- **Testo da analizzare**
____
La terapia metacognitiva si focalizza sui fattori che contribuiscono allo sviluppo del disturbo, tra cui le credenze negative riguardo la pericolosità e l’ incontrollabilità del rimuginio, le credenze metacognitive positive riguardo il rimuginio come modalità di coping efficace e alcuni aspetti comportamentali quali i tentativi di evitare il rimuginio e di controllo dei propri pensieri.
Che cosa e’ il disturbo d’ansia generalizzato
Il disturbo d’ansia generalizzato (in inglese Generalized Anxiety Disorder – GAD) è un disturbo psicopatologico caratterizzato da ansia eccessiva (sia in termini di intensità che di frequenza), preoccupazioni e rimuginio percepito dal soggetto come incontrollabile e dilagante (APA, 2000) e presente per almeno sei mesi. Per diagnosticare il disturbo devono essere presenti anche altri sintomi (almeno tre): difficoltà di concentrazione, insonnia, irritabilità e irrequietezza e generalmente una serie di sintomi fisici tra cui ad esempio facile affaticabilità, mal di testa, tensione muscolare, nausea, etc.
____
- **Documenti forniti**
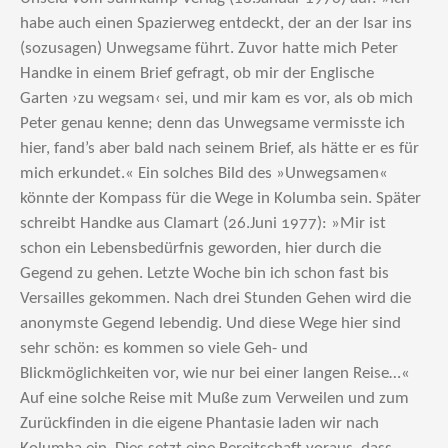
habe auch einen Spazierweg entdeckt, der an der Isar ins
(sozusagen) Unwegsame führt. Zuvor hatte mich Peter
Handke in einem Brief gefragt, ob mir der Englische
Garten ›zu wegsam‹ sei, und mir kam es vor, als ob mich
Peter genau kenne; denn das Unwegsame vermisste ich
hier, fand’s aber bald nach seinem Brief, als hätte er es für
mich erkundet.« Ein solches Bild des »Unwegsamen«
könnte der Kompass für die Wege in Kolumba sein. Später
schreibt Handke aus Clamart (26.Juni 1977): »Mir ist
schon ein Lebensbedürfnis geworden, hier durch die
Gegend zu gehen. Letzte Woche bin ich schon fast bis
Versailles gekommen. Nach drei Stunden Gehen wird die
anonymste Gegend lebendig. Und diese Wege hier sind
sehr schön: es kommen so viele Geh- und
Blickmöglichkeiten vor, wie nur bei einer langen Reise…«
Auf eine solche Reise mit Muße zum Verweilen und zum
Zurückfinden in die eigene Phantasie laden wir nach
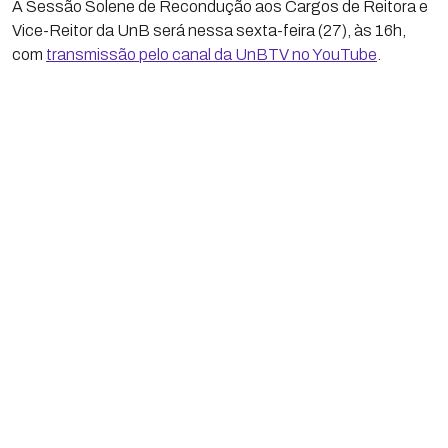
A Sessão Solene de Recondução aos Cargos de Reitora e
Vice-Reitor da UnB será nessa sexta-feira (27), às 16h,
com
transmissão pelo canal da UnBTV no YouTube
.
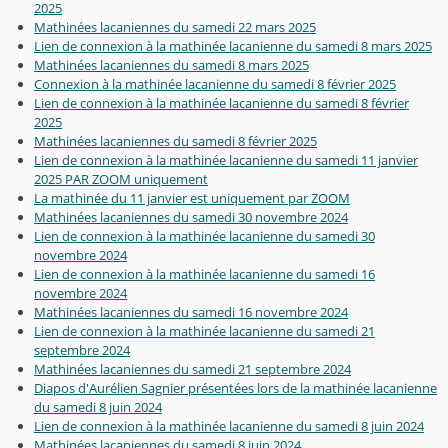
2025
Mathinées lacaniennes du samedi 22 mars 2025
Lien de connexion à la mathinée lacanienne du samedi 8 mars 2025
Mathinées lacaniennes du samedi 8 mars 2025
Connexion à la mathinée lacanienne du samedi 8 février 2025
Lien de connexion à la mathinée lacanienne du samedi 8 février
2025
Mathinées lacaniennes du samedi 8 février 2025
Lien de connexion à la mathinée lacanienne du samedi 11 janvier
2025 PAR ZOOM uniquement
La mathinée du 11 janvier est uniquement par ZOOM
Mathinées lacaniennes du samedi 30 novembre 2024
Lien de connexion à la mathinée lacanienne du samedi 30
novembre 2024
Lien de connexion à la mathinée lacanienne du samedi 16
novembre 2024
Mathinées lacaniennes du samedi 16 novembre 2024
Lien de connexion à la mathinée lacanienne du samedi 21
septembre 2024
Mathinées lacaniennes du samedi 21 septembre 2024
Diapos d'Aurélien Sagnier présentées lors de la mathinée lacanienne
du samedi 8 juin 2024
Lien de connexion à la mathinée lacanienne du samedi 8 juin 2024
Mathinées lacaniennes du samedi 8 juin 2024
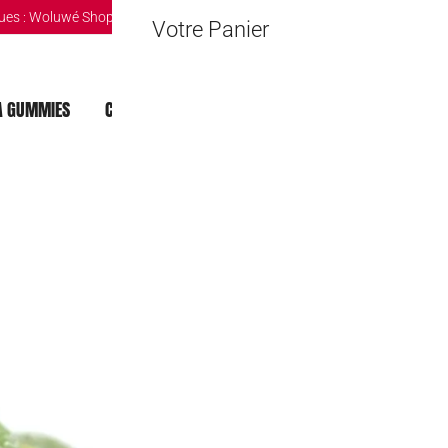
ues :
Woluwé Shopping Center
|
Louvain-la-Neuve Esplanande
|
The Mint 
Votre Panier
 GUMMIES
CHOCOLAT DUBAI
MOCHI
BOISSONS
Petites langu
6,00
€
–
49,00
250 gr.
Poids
____
- **Esercizio**
Rispondi a queste domande sul testo dedicato al disturbo d'ansia generalizzato.
(a) Per quanto tempo devono essere presenti ansia e rimuginio?
(b) Quanti altri sintomi devono essere presenti, come minimo, per diagnosticare il disturbo?
(c) Su che cosa si focalizza la terapia metacognitiva?
I documenti forniti non servono per svolgere l'esercizio.

- **Spazio risposta**
(a) Per almeno sei mesi.
(b) Almeno tre.
(c) Sui fattori che contribuiscono allo sviluppo del disturbo.